BEGIN

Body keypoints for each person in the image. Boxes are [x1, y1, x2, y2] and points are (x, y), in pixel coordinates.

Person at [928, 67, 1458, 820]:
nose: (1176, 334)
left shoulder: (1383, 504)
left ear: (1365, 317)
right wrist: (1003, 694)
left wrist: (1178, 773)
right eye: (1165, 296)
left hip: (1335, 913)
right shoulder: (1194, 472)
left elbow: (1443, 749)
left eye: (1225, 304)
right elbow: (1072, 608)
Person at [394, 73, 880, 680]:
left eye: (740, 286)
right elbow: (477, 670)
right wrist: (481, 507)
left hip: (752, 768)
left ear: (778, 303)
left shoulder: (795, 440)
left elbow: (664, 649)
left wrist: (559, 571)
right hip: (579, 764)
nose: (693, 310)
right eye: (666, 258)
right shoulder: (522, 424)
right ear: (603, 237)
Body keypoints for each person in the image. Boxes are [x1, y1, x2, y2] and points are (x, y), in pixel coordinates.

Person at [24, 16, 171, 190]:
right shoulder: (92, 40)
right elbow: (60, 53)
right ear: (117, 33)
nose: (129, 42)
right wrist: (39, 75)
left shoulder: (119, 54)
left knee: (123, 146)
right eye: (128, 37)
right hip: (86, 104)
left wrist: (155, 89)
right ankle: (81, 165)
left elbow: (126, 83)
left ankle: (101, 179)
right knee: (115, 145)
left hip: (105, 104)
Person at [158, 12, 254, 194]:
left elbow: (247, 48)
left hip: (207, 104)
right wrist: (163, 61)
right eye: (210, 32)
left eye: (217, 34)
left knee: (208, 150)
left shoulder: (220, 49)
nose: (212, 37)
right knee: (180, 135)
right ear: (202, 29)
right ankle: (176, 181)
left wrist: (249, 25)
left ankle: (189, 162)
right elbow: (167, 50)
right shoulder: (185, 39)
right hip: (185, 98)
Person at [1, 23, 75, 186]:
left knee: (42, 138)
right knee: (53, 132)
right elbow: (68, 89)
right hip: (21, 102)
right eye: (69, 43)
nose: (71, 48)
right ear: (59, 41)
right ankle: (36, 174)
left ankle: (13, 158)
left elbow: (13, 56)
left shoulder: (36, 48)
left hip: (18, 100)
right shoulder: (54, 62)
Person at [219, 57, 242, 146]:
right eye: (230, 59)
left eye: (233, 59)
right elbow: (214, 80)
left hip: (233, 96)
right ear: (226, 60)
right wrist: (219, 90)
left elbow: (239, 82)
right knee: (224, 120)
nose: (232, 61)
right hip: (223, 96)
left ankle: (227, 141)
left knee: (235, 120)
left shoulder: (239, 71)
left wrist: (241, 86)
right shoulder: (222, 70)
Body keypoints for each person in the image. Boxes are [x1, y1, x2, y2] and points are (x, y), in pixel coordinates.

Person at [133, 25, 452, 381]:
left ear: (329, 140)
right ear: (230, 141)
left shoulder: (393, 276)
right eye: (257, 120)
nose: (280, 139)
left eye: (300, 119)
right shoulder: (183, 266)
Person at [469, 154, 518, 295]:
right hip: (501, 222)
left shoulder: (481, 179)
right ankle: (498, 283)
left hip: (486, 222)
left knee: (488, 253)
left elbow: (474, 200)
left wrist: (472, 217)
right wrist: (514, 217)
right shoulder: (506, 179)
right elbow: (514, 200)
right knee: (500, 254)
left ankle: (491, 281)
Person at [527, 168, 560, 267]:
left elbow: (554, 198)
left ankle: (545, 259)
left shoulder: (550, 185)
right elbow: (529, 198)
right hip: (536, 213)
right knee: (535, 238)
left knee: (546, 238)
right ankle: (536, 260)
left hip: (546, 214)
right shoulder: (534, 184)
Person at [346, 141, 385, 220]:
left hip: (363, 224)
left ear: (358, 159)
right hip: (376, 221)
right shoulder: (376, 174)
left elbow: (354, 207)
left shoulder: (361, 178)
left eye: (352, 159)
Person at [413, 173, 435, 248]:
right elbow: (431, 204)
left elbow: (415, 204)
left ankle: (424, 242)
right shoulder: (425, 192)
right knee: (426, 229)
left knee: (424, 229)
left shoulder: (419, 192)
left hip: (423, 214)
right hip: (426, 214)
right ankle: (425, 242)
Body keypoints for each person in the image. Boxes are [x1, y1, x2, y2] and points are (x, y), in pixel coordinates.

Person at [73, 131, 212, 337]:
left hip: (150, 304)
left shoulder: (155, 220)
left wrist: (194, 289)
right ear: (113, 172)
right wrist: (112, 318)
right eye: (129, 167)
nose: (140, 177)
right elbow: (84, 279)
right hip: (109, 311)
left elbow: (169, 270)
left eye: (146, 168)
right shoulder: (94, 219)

END
BEGIN

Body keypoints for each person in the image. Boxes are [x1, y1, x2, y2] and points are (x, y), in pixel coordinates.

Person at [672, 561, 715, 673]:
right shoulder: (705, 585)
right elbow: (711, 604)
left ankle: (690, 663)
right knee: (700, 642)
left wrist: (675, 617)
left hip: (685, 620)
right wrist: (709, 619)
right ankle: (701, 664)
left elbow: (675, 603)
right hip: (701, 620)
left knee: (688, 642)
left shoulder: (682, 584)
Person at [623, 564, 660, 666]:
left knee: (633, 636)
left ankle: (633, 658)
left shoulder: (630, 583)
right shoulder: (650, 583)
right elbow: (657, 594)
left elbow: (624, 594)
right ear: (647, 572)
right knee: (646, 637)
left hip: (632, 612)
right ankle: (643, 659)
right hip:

END

(Instructions for the task): What are the lines, exactly as written above, from the line with "left elbow: (13, 56)" to the line with "left shoulder: (239, 71)", both included? Output only those.

(Answer section):
left elbow: (13, 56)
left shoulder: (36, 48)
left hip: (18, 100)
right shoulder: (54, 62)
Person at [219, 57, 242, 146]:
right eye: (230, 59)
left eye: (233, 59)
right elbow: (214, 80)
left hip: (233, 96)
right ear: (226, 60)
right wrist: (219, 90)
left elbow: (239, 82)
right knee: (224, 120)
nose: (232, 61)
right hip: (223, 96)
left ankle: (227, 141)
left knee: (235, 120)
left shoulder: (239, 71)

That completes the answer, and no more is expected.